Rough as the footing across the headland was, the horses were shod for it better than I was. I hastily mounted and followed Jamie, a high-pitched whinny of protest from Ian’s hobbled mount ringing in my ears.

It was less than a quarter of a mile to the ocean side of the headland, but it seemed to take forever to reach it. I saw Jamie ahead of me, his hair flying loose in the wind, and beyond him, the ship, lying to offshore.

The ground broke away in a tumble of rock that fell down to the ocean, not so steep as the cliffs of the cove, but much too rough to take a horse down. By the time I had reined up, Jamie was off his horse, and picking his way down the rubble toward the water.

To the left, I could see the longboat from the island, pulling round the curve of the headland. Someone on the ship must have been looking out for them, for I heard a faint hail from the direction of the ship, and saw small figures suddenly appear in the rigging.

One of these must also have seen us, for there was a sudden agitation aboard, with heads popping up above the rail and more yelling. The ship was blue, with a broad black band painted all around it. There was a line of gunports set in this band, and as I watched, the forward one opened, and the round black eye of the gun peeked out.

“Jamie!” I shrieked, as loudly as I could. He looked up from the rocks at his feet, saw where I was pointing, and hurled himself flat in the rubble as the gun went off.

The report wasn’t terribly loud, but there was a sort of whistling noise past my head that made me duck instinctively. Several of the rocks around me exploded in puffs of flying rock chips, and it occurred to me, rather belatedly, that the horses and I were a great deal more visible there at the top of the headland than Jamie was on the cliff below.

The horses, having grasped this essential fact long before I did, were on their way back to where we had left their hobbled fellow well before the dust had settled. I flung myself bodily over the edge of the headland, slid several feet in a shower of gravel, and wedged myself into a deep crevice in the cliff.

There was another explosion somewhere above my head, and I pressed myself even closer into the rock. Evidently the people on board the ship were satisfied with the effect of their last shot, for relative silence now descended.

My heart was hammering against my ribs, and the air around my face was full of a fine gray dust that gave me an irresistible urge to cough. I risked a look over my shoulder, and was in time to see the longboat being hoisted aboard ship. Of Ian and his two captors, there was no sign.

The gunport closed silently as I watched, and the rope that held the anchor slithered up, streaming water. The ship turned slowly, seeking wind. The air was light and the sails barely puffed, but even that was enough. Slowly, then faster, she was moving toward the open sea. By the time Jamie had reached my roosting place, the ship had all but vanished in the thick cloudbank that obscured the horizon.

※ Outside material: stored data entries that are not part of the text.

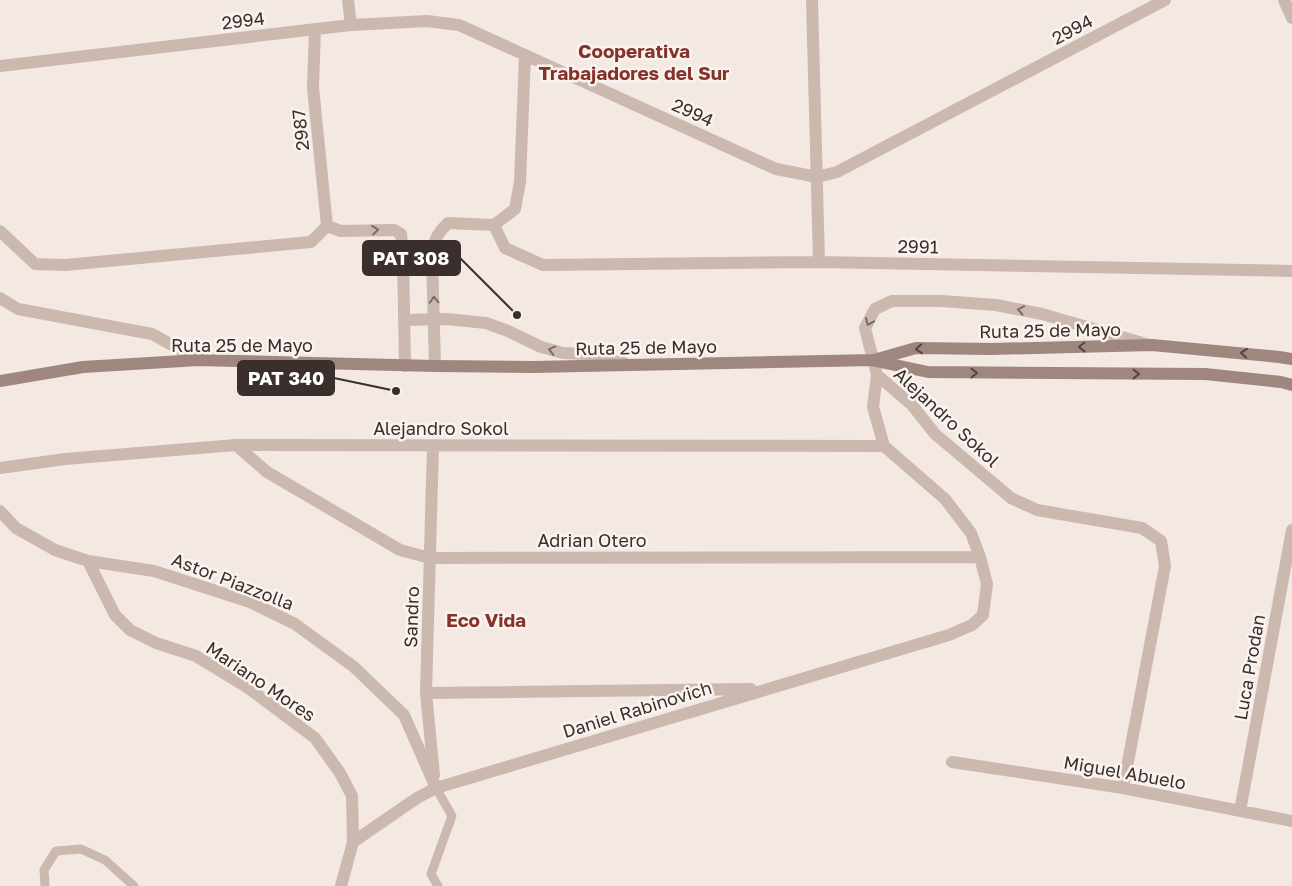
<svg xmlns="http://www.w3.org/2000/svg" width="1292" height="886" font-family="'Golos Text',sans-serif">
<style>
.lines{fill:none;stroke-linecap:round;stroke-linejoin:round}
.service{stroke:#cbb8ae;stroke-width:9}
.minor{stroke:#cbb8ae;stroke-width:12}
.secondary{stroke:#9f877f;stroke-width:12}
.oneway{stroke:#7b6d66}
.oneway2{stroke:#534541}
.labels{text-anchor:middle;dominant-baseline:central;stroke-width:5;stroke-linejoin:round;paint-order:stroke}
.street-label{font-size:18px;fill:#3a2f2c;stroke:#faf3ef}
.neighbourhood-label{font-size:19px;font-weight:bold;fill:#853329;stroke:#faf3ef}
.leader{fill:none;stroke:#3a2f2c;stroke-width:2}
.callout-dot{fill:#3a2f2c;stroke:#faf3ef;stroke-width:2}
.callout{fill:#3a2f2c;stroke:#3a2f2c;stroke-width:2}
.callout-label{font-size:19px;text-anchor:middle;font-weight:bold;fill:#fff}
</style>
<rect width="100%" height="100%" fill="#f3e9e2"/>
<g class="lines">
<path class="service" d="M436,788L452,816L431,874L438,886
M45,886L44,870L56,851L81,849L105,860L134,886"/>
<path class="minor" d="M348,0L351,25
M812,0L819,262
M1284,0L1292,18
M315,29L313,87L327,226
M0,66L351,25L427,21L459,25L776,169L817,177L837,172L1165,0
M494,225L505,248L543,265L819,262L1292,271
M327,226L341,231L394,230L401,234L403,257L405,366
M0,231L35,264L65,265L311,242L327,226
M0,298L18,309L152,334L199,360
M404,320L447,319L486,323L508,331L541,347L563,353L587,354L624,363
M435,366L432,257C434,240 436,235 448,223L494,225L515,209L520,182L525,56
M877,375L912,405L935,434L1011,498L1037,510L1142,528L1161,541L1165,566L1123,788
M236,445L267,472L400,550L430,558L980,557
M433,446L426,693L434,775
M0,468L65,459L236,445L884,446
M0,511L16,528L55,550L88,561L154,571L250,602L295,624L354,667L404,715L436,788
M88,561L115,615L130,630L156,643L196,656L247,687L315,738L340,773L352,796L353,842L341,886
M426,693L751,689
M952,762L1123,788L1292,821
M1240,811L1292,530
M353,842L417,798L436,788L949,635L972,625L983,615L987,584L980,557L971,533L945,499L884,446L873,407L877,375L865,328L875,309L892,301H941L996,305L1042,314L1146,344"/>
<path class="secondary" d="M876,361L928,372L1205,374L1281,382L1292,385
M0,381L83,367L199,360L435,366L533,367L874,360L916,348L992,349L1152,345L1279,357L1292,359"/>
</g>
<defs><path id="oneway-chevron" d="M-2-3.5L2.5 0L-2 3.5" fill="none" stroke-width="1.6" stroke-linecap="round" stroke-linejoin="round" transform="scale(1.25)"/></defs>
<g class="oneway">
<use href="#oneway-chevron" transform="translate(375 230) rotate(-6)"/>
<use href="#oneway-chevron" transform="translate(434 300) rotate(-93)"/>
<use href="#oneway-chevron" transform="translate(1021 310) rotate(-169)"/>
<use href="#oneway-chevron" transform="translate(869 322) rotate(113)"/>
<use href="#oneway-chevron" transform="translate(552 350) rotate(-165)"/>
</g>
<g class="oneway2">
<use href="#oneway-chevron" transform="translate(1082 347) rotate(179)"/>
<use href="#oneway-chevron" transform="translate(919 349) rotate(175)"/>
<use href="#oneway-chevron" transform="translate(1244 353) rotate(-175)"/>
<use href="#oneway-chevron" transform="translate(974 373)"/>
<use href="#oneway-chevron" transform="translate(1136 374)"/>
</g>
<g class="labels">
<g class="street-label">
<text transform="translate(243 20) rotate(-7)">2994</text>
<text transform="translate(1072 29) rotate(-28)">2994</text>
<text transform="translate(693 112) rotate(24)">2994</text>
<text transform="translate(300 130) rotate(-96)">2987</text>
<text transform="translate(918 246) rotate(1)">2991</text>
<text transform="translate(1050 330) rotate(-1)">Ruta 25 de Mayo</text>
<text x="242" y="345">Ruta 25 de Mayo</text>
<text transform="translate(646 347) rotate(-1)">Ruta 25 de Mayo</text>
<text transform="translate(947 417) rotate(43)">Alejandro Sokol</text>
<text x="441" y="428">Alejandro Sokol</text>
<text x="592" y="540">Adrian Otero</text>
<text transform="translate(233 581) rotate(21)">Astor Piazzolla</text>
<text transform="translate(411 617) rotate(-88)">Sandro</text>
<text transform="translate(1249 667) rotate(-80)">Luca Prodan</text>
<text transform="translate(261 681) rotate(34)">Mariano Mores</text>
<text transform="translate(637 709) rotate(-17)">Daniel Rabinovich</text>
<text transform="translate(1125 772) rotate(10)">Miguel Abuelo</text>
</g>
<g class="neighbourhood-label">
<text x="634" y="50">Cooperativa<tspan x="634" dy="22">Trabajadores del Sur</tspan></text>
<text x="486" y="619">Eco Vida</text>
</g>
</g>
<path class="leader" d="M517 315L460 258M396 391L334 378"/>
<g class="callout-dot">
<circle cx="517" cy="315" r="5"/>
<circle cx="396" cy="391" r="5"/>
</g>
<g class="callout">
<rect x="363" y="241" width="97" height="34" rx="5"/>
<rect x="238" y="361" width="96" height="34" rx="5"/>
</g>
<g class="callout-label">
<text x="411" y="265">PAT 308</text>
<text x="286" y="385">PAT 340</text>
</g>
</svg>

“Jesus” was all he said when he reached me, but he clutched me hard for a moment. “Jesus.”

He let go then, and turned to look out over the sea. Nothing moved save a few tendrils of slow-floating mist. The whole world seemed stricken with silence; even the occasional cries of the murres and shearwaters had been cut off by the cannon’s boom.

The gray rock near my foot showed a fresh patch of lighter gray, where shot had struck off a wide flake of stone. It was no more than three feet above the crevice where I had taken refuge.